"We Battle Constantly Over Our Autistic Child"

Randi thinks her husband Brett is in denial about their son's autism; he says she worries too much. Can this marriage be saved?


Her Turn

“Our world fell apart four years ago when Max, who’s now 7, was diagnosed as autistic,” said Randi, 40, a mother of two from Denver who quit her job as an urban planner when her elder child, Molly, was born nine years ago.

“The reality of that label is devastating. There’s so much confusion and misinformation about this condition. Even people with access to good medical care, like us, hit one dead end after another. The stress is just unbelievable. Not only have Brett and I drifted apart, but we’ve also lost every ounce of joy we ever had. This is a man I’ve adored since I first laid eyes on him in my college cafeteria. Yet we can’t even go to a movie anymore without fighting.

“I had a normal pregnancy and delivery with Max, and throughout his first year he hit all his developmental milestones at pretty much the same rate as his sister had. But around the time of his first birthday I just knew in my gut that something wasn’t right. At 14 months our happy little guy started behaving strangely. He’d line up his action figures in a straight line and just stare at them, not moving, for half an hour. Or he’d stand behind a lattice-back chair and deliberately move his Matchbox car in and out of the lattice. If any part of the toy touched the chair, he’d have a horrible tantrum.

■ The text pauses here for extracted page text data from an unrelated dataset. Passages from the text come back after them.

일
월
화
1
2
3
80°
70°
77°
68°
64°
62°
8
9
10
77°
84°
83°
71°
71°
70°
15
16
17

We learned much later that he was self-stimulating — experts call it ‘stimming’ — which is when autistic children engage in repetitive behavior in order to release the sensory overload that’s built up internally. But when it first started happening, I was upset and frightened.

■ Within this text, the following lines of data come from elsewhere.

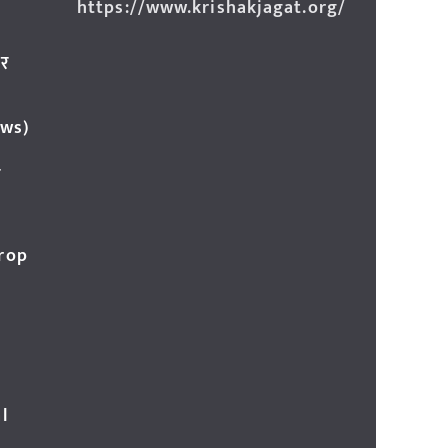
https://www.krishakjagat.org/
ार
ews)
र
Crop
l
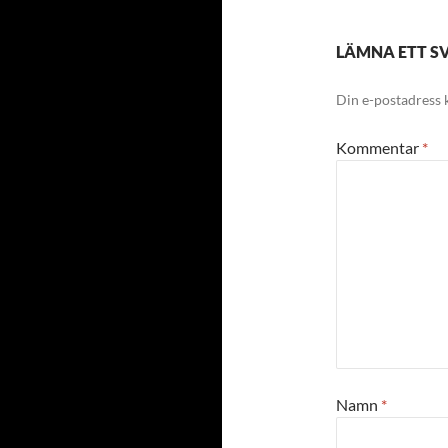
LÄMNA ETT S
Din e-postadress 
Kommentar
*
Namn
*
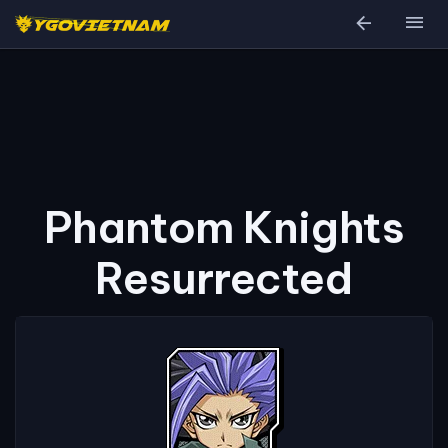
arrow_back
menu
Phantom Knights
Resurrected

“When I mentioned my fears to Brett, he dismissed them outright. In fact, for the longest time he told me I was neurotic. Brett is not a worrier by nature, which in theory is great, since I tend to be too intense. But it was maddening when he’d say, ‘if he’s different, he’s different,’ or ‘he’s a boy — everyone knows they develop later than girls.’ Here I was, surfing the Web for any clue as to what might be wrong, and he was blithely telling me there was nothing to worry about. Once I was so infuriated at his indifference that I actually hit him on his arm. He shoved me right back and we both exploded in rage. I wasn’t hurt but we were both shaken by that episode.

“It wasn’t until Max’s nursery school teacher suggested that we have him examined by a neuropsychiatrist that Brett finally conceded I might have a point. The teacher told us that Max had no interest in other kids and never looked anyone in the eye. He didn’t play with toys in the typical developmental way, either. She explained, for instance, that boys usually drive a toy truck around on the floor and make truck sounds. Max, on the other hand, might shake the truck in the air. And she told us that making transitions, such as moving from free play to snack time, were ordeals for him — much more than for the other kids in his class.”